EV Mariani, jurnalis Project Multatouli yang berbasis di Jakarta, kehilangan ayahnya karena COVID-19 bulan lalu.
Dengan sebagian besar rumah sakit terdekat yang penuh sesak, ayahnya dikirim ke fasilitas sekitar 150 kilometer dari rumah mereka di Bandung, Jawa Barat.
Tapi dia meninggal 24 jam setelah dia tiba.
Keluarganya mulai mencari tempat untuk membakarnya, yang juga sulit.
“Kami berpikir, oke cari krematorium terdekat dan bawa abunya ke ibu saya di Bandung,” kata Mariani.
Namun Ibu Mariani mengatakan ketiga fasilitas di Jabodetabek yang telah menerima kematian akibat virus corona itu penuh sesak.
Tiga hari setelah kematiannya, Ny. Mariani ditawari pilihan untuk mengkremasi ayahnya, tetapi keluarganya ingin segera menyelesaikannya.
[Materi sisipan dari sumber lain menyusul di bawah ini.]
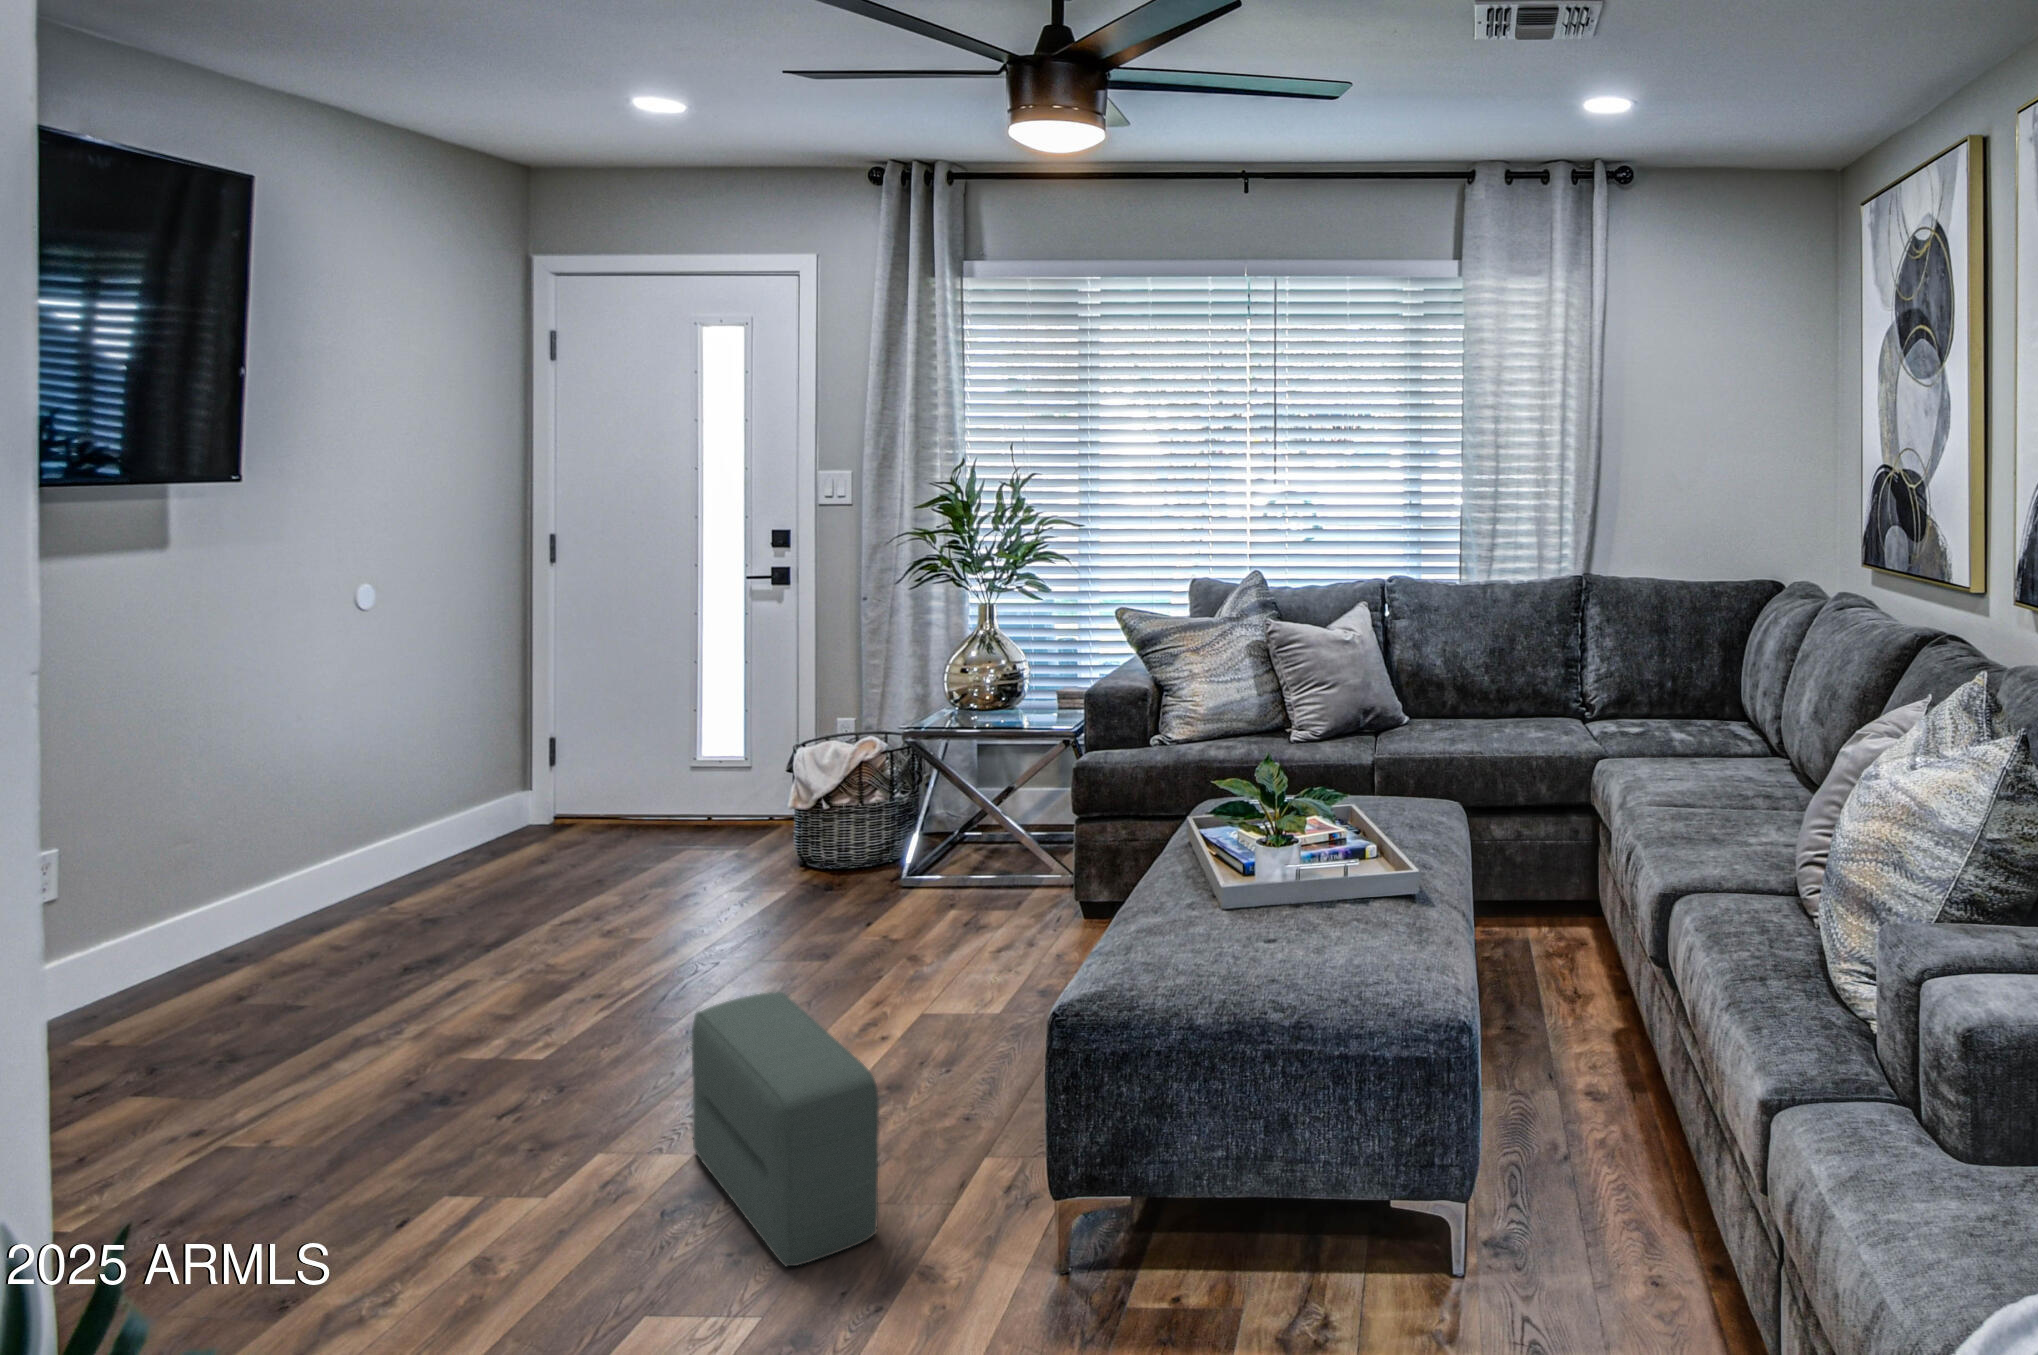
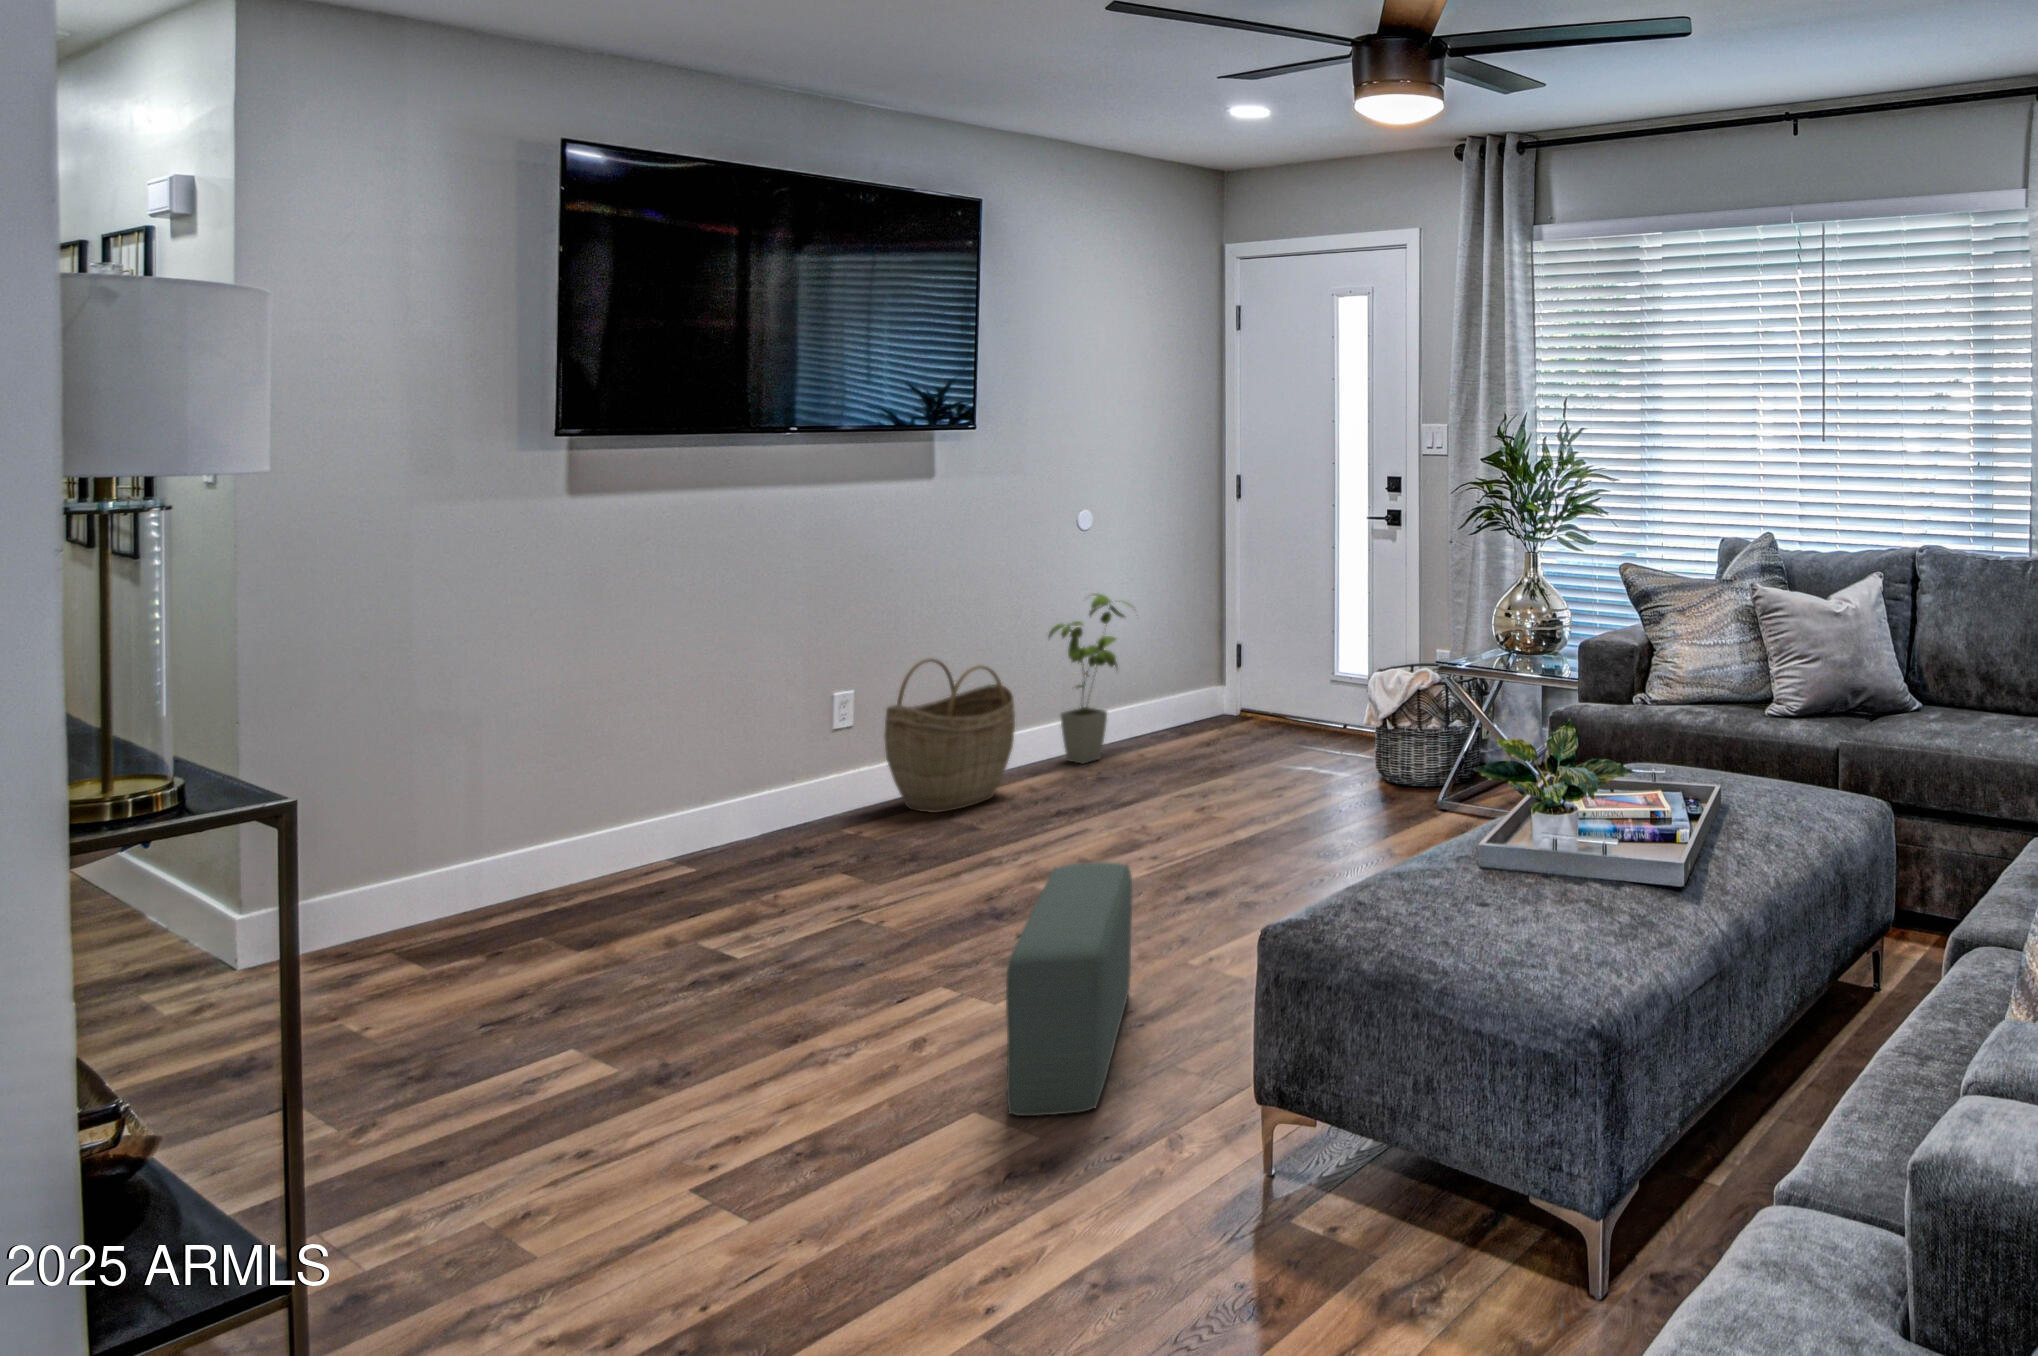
house plant: none [345,697,473,911] -> present [1049,594,1130,763]
woven basket: none [153,807,344,1008] -> present [884,658,1015,813]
Mereka harus kembali ke Bandung untuk mencari krematorium yang mumpuni.
Ania Tesliana, kepala krematorium Oasis Lestari di Jakarta, mengatakan kremasi meningkat lebih dari dua kali lipat menjadi 183 sebulan sebelum wabah.
Dia memperkirakan jumlah tersebut akan terus bertambah hingga akhir bulan ini.
“Beberapa [people] Jenazah sudah membusuk dan harus dikubur,” kata Tesliana.
“Pemikir jahat. Sarjana musik. Komunikator yang ramah hipster. Penggila bacon. Penggemar internet amatir. Introvert.”